** Opening Dataset records block **

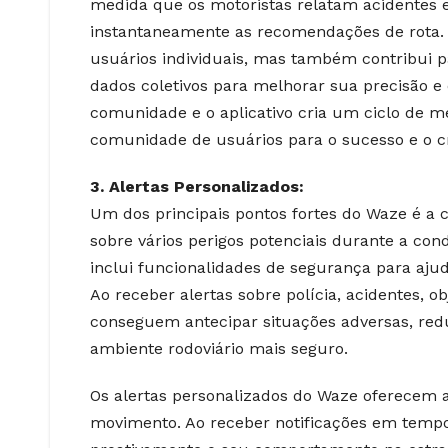
medida que os motoristas relatam acidentes e
instantaneamente as recomendações de rota. 
usuários individuais, mas também contribui p
dados coletivos para melhorar sua precisão e 
comunidade e o aplicativo cria um ciclo de m
comunidade de usuários para o sucesso e o 
3. Alertas Personalizados:
Um dos principais pontos fortes do Waze é a 
sobre vários perigos potenciais durante a co
inclui funcionalidades de segurança para aju
Ao receber alertas sobre polícia, acidentes, o
conseguem antecipar situações adversas, red
ambiente rodoviário mais seguro.
Os alertas personalizados do Waze oferecem 
movimento. Ao receber notificações em tempo 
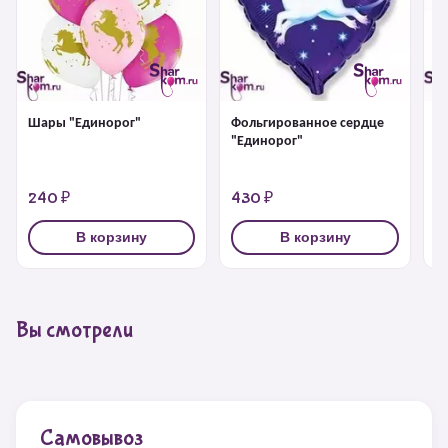
Шары "Единорог"
Фольгированное сердце
Ф
"Единорог"
"
240 ₽
430 ₽
4
В корзину
В корзину
Вы смотрели
Самовывоз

** Closing Dataset records block **

| Exercise |
Output all the records above exactly, but without their images.

| Result of the task |
medida que os motoristas relatam acidentes e
instantaneamente as recomendações de rota. 
usuários individuais, mas também contribui p
dados coletivos para melhorar sua precisão e 
comunidade e o aplicativo cria um ciclo de m
comunidade de usuários para o sucesso e o 
3. Alertas Personalizados:
Um dos principais pontos fortes do Waze é a 
sobre vários perigos potenciais durante a co
inclui funcionalidades de segurança para aju
Ao receber alertas sobre polícia, acidentes, o
conseguem antecipar situações adversas, red
ambiente rodoviário mais seguro.
Os alertas personalizados do Waze oferecem 
movimento. Ao receber notificações em tempo 
Шары "Единорог"
Фольгированное сердце
Ф
"Единорог"
"
240 ₽
430 ₽
4
В корзину
В корзину
Вы смотрели
Самовывоз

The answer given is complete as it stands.